RECORDS FOR THE EXERCISE:
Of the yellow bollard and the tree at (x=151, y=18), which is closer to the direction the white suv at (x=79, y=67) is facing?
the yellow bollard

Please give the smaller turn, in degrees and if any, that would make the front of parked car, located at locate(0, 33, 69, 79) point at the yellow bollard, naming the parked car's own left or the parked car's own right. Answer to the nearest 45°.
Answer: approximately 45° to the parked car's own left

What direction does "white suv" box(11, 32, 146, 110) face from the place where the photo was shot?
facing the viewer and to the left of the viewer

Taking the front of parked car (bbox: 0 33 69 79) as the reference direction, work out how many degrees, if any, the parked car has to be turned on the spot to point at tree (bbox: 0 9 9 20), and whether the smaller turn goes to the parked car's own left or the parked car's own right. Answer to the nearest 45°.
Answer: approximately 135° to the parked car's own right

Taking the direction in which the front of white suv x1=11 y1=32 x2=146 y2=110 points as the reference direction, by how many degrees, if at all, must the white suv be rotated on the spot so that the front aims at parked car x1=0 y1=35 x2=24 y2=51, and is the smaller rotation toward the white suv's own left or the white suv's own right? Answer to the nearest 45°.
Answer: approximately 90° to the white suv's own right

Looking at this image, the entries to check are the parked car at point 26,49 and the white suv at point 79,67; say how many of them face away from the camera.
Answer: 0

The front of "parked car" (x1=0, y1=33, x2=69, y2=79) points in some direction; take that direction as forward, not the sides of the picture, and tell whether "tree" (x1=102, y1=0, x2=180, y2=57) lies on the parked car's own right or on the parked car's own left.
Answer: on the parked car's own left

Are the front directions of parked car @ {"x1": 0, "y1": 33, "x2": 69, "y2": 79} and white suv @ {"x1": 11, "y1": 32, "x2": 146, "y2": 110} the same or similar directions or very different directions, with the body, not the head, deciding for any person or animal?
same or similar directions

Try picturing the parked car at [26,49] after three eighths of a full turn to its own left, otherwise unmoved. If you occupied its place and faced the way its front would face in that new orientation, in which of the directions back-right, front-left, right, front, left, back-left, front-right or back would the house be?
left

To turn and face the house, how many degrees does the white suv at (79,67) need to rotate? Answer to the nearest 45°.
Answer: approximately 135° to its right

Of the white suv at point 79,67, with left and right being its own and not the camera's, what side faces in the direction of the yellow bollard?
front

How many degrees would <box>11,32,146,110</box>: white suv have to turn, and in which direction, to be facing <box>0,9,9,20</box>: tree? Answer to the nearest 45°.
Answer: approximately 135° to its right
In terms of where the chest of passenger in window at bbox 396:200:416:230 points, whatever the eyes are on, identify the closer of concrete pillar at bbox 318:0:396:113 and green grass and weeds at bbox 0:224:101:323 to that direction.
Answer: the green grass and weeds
==
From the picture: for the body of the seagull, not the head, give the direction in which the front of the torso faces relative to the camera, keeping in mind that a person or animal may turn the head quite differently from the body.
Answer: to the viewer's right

EXERCISE: How many lines of the entries above contain the word "with"? Give only the number.

RESPONSE BOX: 2